#### Written task
Count the lines in the data below that contain the string "ポイント", treating case as significant. Give only the number.

#### Data for this task
====

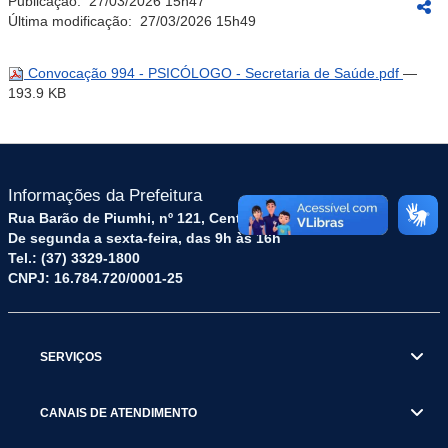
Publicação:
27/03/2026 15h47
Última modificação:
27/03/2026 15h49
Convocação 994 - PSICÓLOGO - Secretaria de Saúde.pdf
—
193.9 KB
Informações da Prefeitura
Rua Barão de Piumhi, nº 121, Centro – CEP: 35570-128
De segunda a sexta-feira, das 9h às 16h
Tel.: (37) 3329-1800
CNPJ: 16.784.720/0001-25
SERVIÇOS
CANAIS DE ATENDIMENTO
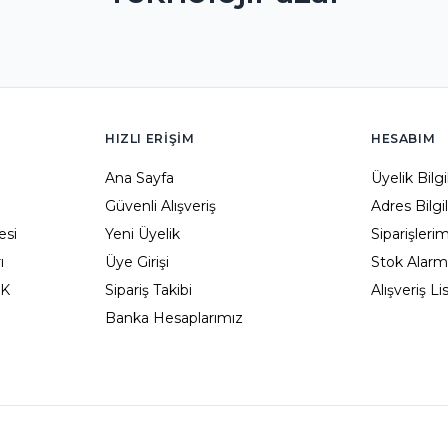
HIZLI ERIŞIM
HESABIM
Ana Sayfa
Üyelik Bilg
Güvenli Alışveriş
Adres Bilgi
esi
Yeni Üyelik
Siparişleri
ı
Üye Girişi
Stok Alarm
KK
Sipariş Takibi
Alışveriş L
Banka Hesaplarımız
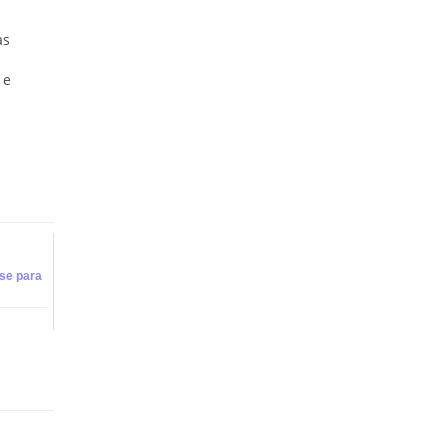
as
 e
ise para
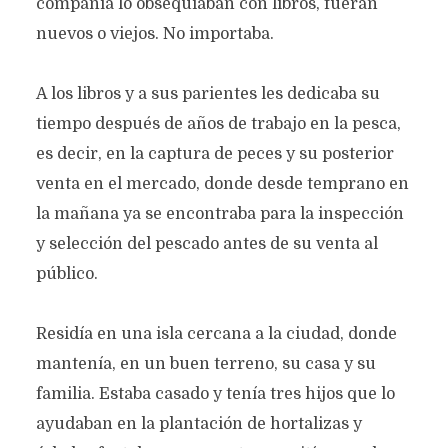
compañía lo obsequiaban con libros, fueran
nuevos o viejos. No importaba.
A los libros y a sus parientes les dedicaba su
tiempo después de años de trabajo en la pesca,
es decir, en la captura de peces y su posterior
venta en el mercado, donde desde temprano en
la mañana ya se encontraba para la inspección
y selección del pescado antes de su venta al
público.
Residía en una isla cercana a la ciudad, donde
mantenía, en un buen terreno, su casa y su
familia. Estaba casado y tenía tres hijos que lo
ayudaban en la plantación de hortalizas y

====

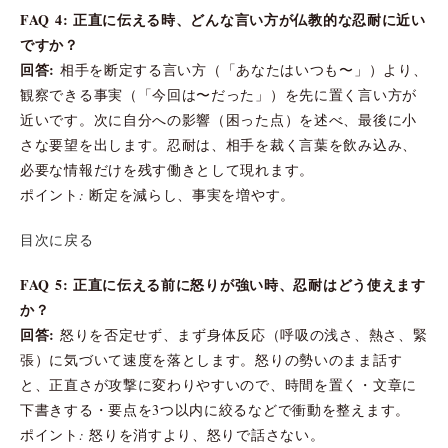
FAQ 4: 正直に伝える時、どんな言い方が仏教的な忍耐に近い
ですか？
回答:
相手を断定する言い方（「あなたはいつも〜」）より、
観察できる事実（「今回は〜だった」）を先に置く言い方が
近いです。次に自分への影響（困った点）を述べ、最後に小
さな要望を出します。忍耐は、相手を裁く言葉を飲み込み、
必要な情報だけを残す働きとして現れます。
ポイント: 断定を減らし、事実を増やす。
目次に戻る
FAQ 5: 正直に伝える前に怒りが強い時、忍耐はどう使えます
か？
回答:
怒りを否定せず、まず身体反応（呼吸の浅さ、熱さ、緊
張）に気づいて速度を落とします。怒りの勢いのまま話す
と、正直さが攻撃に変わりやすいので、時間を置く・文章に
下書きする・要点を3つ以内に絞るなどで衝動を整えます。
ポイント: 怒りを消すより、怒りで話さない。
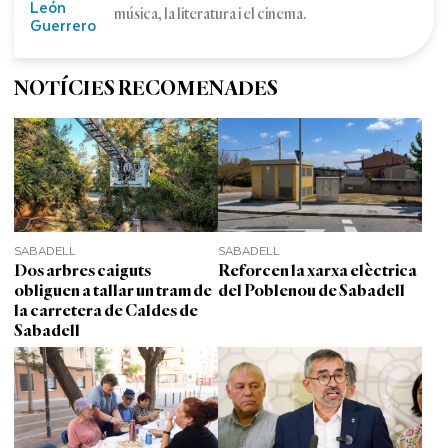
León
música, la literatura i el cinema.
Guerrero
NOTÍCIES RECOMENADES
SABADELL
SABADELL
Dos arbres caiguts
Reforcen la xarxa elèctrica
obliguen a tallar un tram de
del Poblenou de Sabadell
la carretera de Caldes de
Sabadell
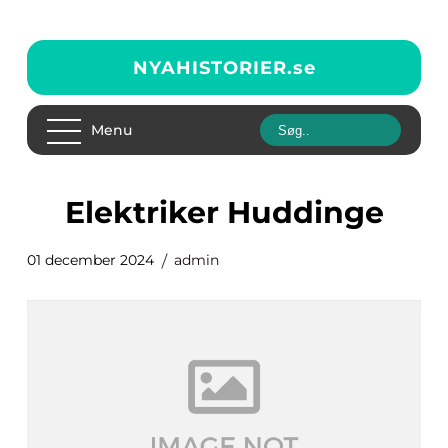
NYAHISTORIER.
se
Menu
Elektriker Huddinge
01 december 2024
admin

====

#### Output below
2